Many experts now aim to intervene only when necessary. For example, Yerys says he would not want to eliminate behaviors that soothe overstimulation or spark happiness. But “at the same time,” he says, “I want to balance that as a clinician with seeing whether any behavior gets in the way of having a higher quality of life.”
Finding that balance is not always easy. Caregivers sometimes ask clinicians to focus on treating these behaviors if they find them extremely stressful — for instance when a child repeatedly bangs his head against a wall or bites, or if the behaviors restrict family life. “On both sides there needs to be education and discussion so we can come to a common understanding of what are the positives and the benefits [of repetitive behavior] and then also where it can get in the way,” Yerys says. Clinicians also feel compelled to intervene when repetitive behaviors amount to self-harm, he says.
Scientists are still figuring out exactly when and how to intervene in these instances. Shields says she redirects her own biting stims with ‘chewlery,’ specially designed pendants and bracelets that she can bite when she feels agitated, instead of her own arm.
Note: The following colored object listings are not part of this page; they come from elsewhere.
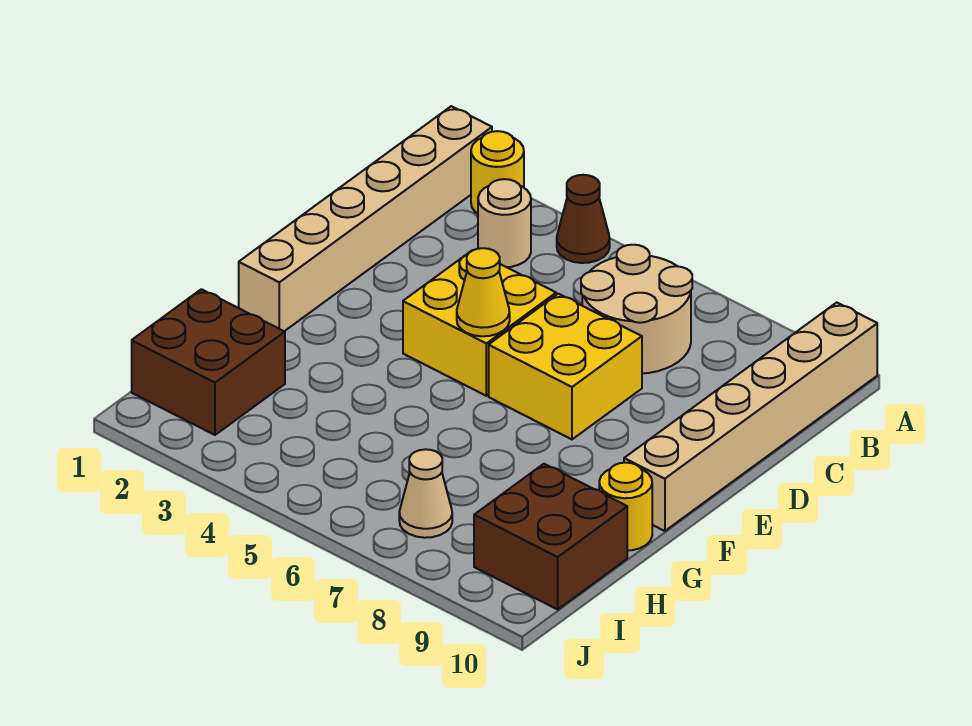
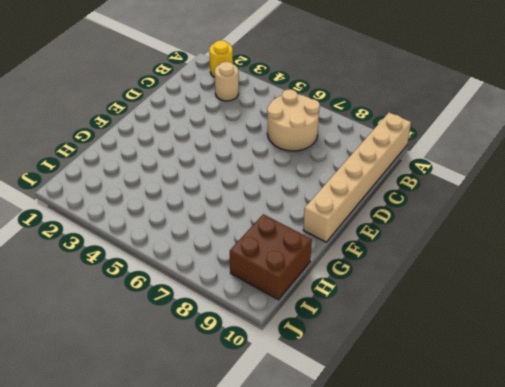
none -> tan brick A1:F1 level 1
none -> brown cone A4 level 1
none -> yellow brick D4:E5 level 1

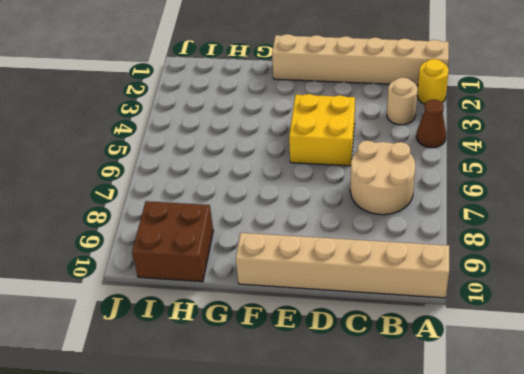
none -> yellow brick D6:E7 level 1
none -> yellow round brick G10 level 1
none -> brown brick H1:I2 level 1

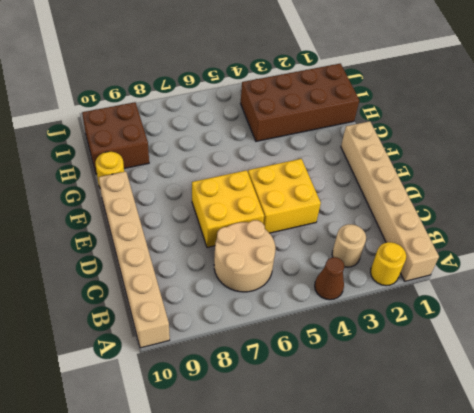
brown brick H1:I4 level 1 -> brown brick H1:I2 level 1
none -> tan cone I7 level 1
none -> yellow cone E5 level 2

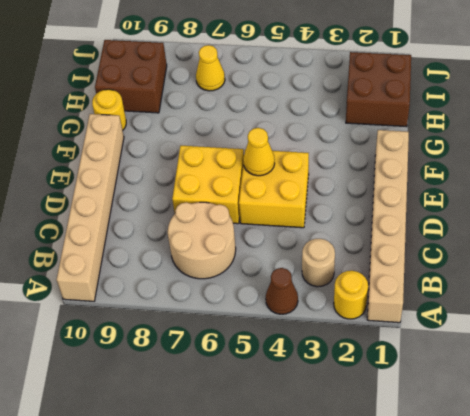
yellow cone I7 level 1 -> tan cone I7 level 1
But there are no drugs or behavioral interventions that effectively stem all repetitive behaviors. “In general, we don’t know enough about why these behaviors are occurring, which makes treatment more difficult,” says Brian Boyd, associate professor of applied behavioral science at the University of Kansas in Lawrence.
Some experts say the best approach is to treat the factors that may underlie repetitive behaviors, such as a general discomfort with change. Boyd’s team, for example, has developed a method that guides parents to encourage play and flexible behaviors over repetitive ones in their autistic children. The approach showed promise for decreasing a range of repetitive behaviors in one small study of preschoolers. Another therapy, dubbed ‘Unstuck and On Target,’ aims to ease rigidity in autistic children, teaching them the value of being flexible and solving problems.
Keeping a check on sensory overload, simply by wearing sunglasses or a brimmed hat, for example, can also alleviate the need to stim in some cases. And the same holds true for designated, stim-friendly spaces in classrooms and other potentially overstimulating environments, such as airports and stadiums.
Finding the best ways to intervene — and learning when not to — can only be achieved with greater input from the autistic community, including from those who are minimally verbal, Shields says. When she sometimes tries to curb her stims in public to avoid harassment or staring, she finds it exhausting. “It’s important [for researchers] to recognize that it’s the way autistic people move through our world and engage with it,” she says. “It’s part of the way we learn and process information, and it’s a way we express our feelings and communicate.”